Thursday, January 30, 2014

2 blogs in one night!

Mainly because I forgot to blog after my run on Tuesday.  Tonight I did 4.102 miles on the treadmill.  I alternated walking and running.  I would walk a song and then run a song.  I started out at 4.5 for the running songs but would increase my speed and made it up to 5.1 for the last running song.  I felt out of breath but not as bad as I thought I would at 5.1.  It totally sucks that I was running much faster just a couple of months ago but I'm already feeling stronger.  That's good, right?
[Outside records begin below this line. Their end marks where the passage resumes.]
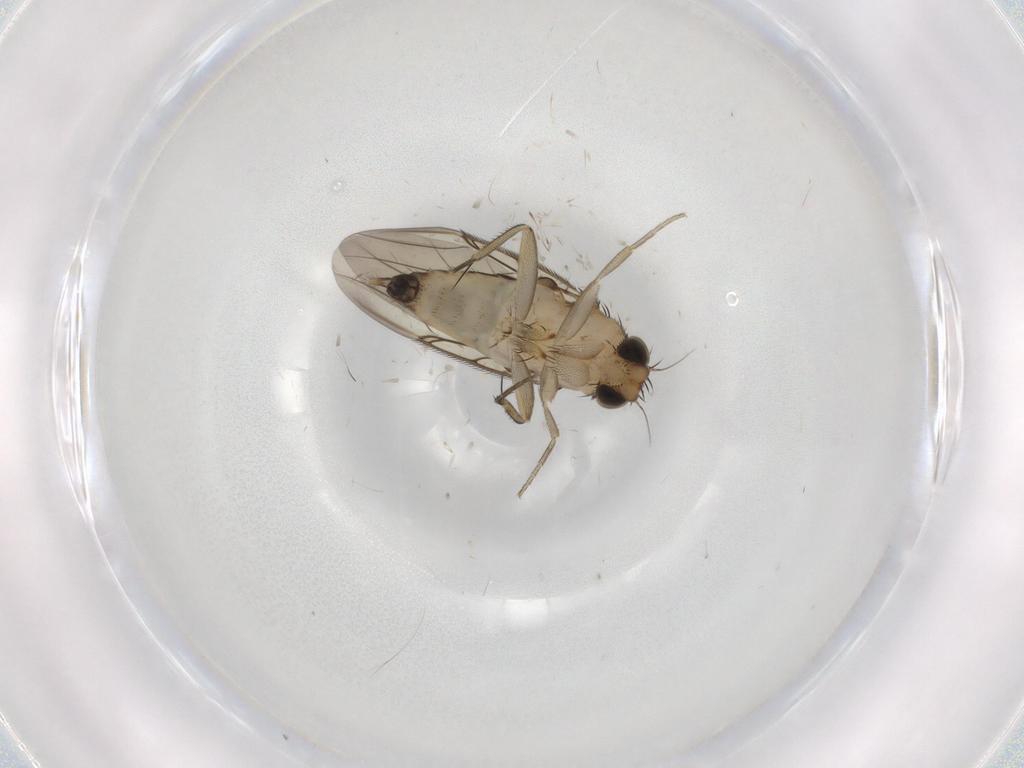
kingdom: Animalia
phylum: Arthropoda
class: Insecta
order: Diptera
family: Phoridae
But this was actually kind of fun.  Fun on the treadmill?!?!?  That's crazy! :) But it really was.  I'll have to add in incline next time to make it harder but I didn't start watching the clock on the treadmill until 49 mins.  So that's pretty good - considering usually I am tempted to look at the clock the entire time I'm on the treadmill.
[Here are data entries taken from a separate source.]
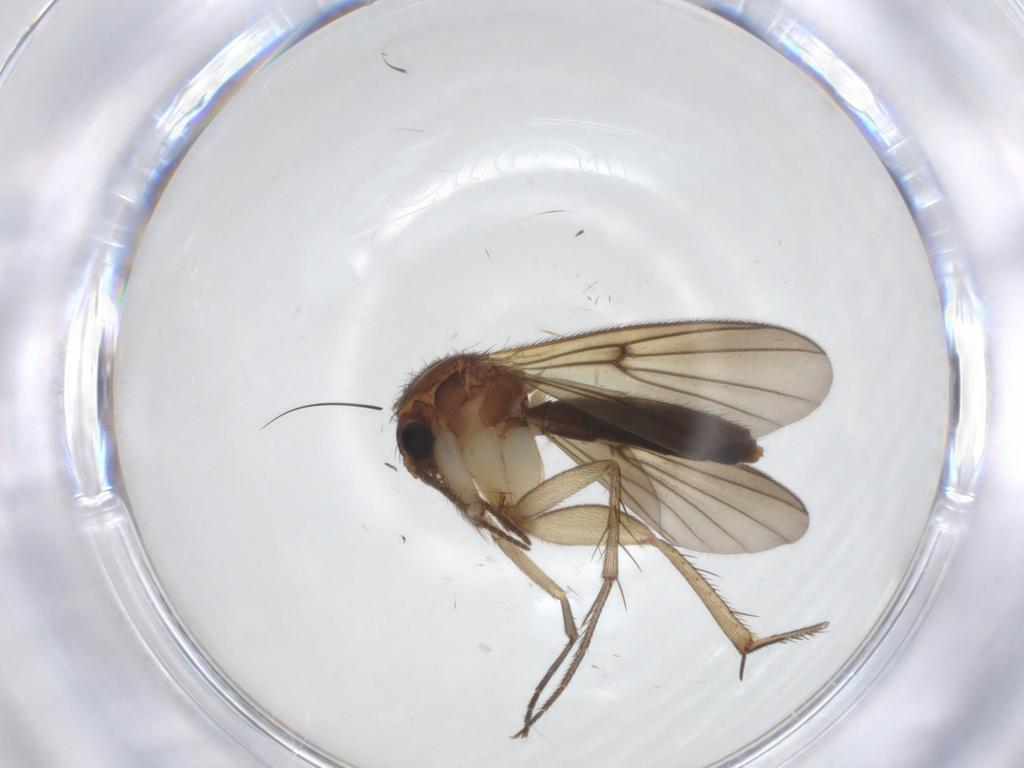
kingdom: Animalia
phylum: Arthropoda
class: Insecta
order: Diptera
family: Mycetophilidae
I'm doing better, kind of, with my diet (diet as in what I eat, not that I'm on a "diet").  My breakfast and lunch are perfect.  And I feel full and satisfied and it's all healthy.  Breakfast has been a serving of granola, almonds and yogurt.  Lunch has been spinach salad with seeds and nuts and dried cranberries and carrots along with a yogurt and an orange.  And a cheese stick mid morning for a snack. 

And then I get home.  Then I over eat at dinner.  And then snack after.  Though I haven't snacked every single night.  But it's still hard.  I'm getting there.  Slowly. 

1.2 miles

Ok so for an early morning run, that's kind of short and pathetic.  But it was my first morning run in a long time and I was really tired.  I really needed to run because I was super nervous. 
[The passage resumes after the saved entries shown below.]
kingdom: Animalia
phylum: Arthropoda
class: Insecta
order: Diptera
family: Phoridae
That day, Tuesday, I was putting in my notice at work.  I've worked at this place for 9 years.  9 years!  I've been super unhappy and really need a change.  But it's kind of scary too.  But when I think about it, running long distances used to be really scary too.  But now, it's still scary, but I know I can do it.  I am excited to make this change and I think it's something I really need. 

And also, it will make it easier for me to run.  I won't have to get up so early if I want to run in the morning and I will get home earlier so it'll be easier to run at night. 

It felt good to run in the morning again.  I just need to start doing it more. 

Saturday, January 25, 2014

I am STILL cold!

Today I did my first long run of my marathon training.  I had a hard time this week running and skipped two 3 mile runs.  I plan to make one up tomorrow though!  It was just stupid excuses that caused me to not run.

So today, after reading about a friend getting out there in the cold, snowy weather, I decided I better get moving.  And because the weather is going to be worse tomorrow, I did my long run outside today.  It was "warm" ;) (at 20 degrees when I started). 

I did 6 miles today and overall, had fun.  I was cold but I smiled a lot. 

But I also did a lot of thinking and thought about how my run today was somewhat of a waste.  Yes, it's good that I did it and am building my miles back up even though it was slow.  It's a waste because of how I've been eating.  I am not eating well.  I'm over eating and eating a lot of junk.  I am doing better than I was in November and December but I am still not doing well.  I need to do better.

Anyway, I think I am ready.  Ready to get back on track and lose the weight I regained over the holidays and get back to losing weight and getting under 200 lbs.  I know I have said this so many times  but I want to make this time stick!  It was so uncomfortable running today.  I can feel my fat on my back.  And it's the most annoying uncomfortable feeling.  I'll probably write more tomorrow about getting back on track. 

Back to the run: I started out at 14 min miles and ended up at almost 18 min miles for the last mile.  lol I was so cold!  I couldn't feel my legs or my arms or my hands.  And my feet!  They are still cold.  I strained my right hip this time but I think I did that from having to run up a hill in the snow - I could feel it kind of pull it.  But it's feeling ok now so hopefully it doesn't come back. 

This older lady who was walking (with a walking stick!) said to me "We deserve a medal for getting out here today, like at the Olympics!"  I laughed and agreed with her.  But this run is getting me closer to that medal - to finish the race I didn't finish 4 years ago.  :)

Thursday, January 23, 2014

First Marathon Training Run of 2014

....and I really don't have anything to say about it.  I'm slow.  I'm fatter (again) and running is hard (again). 

I know it will get easier the more I do it.  And once I start running outside again it will be better.  But until then, it sucks.  And I really don't know what else to say.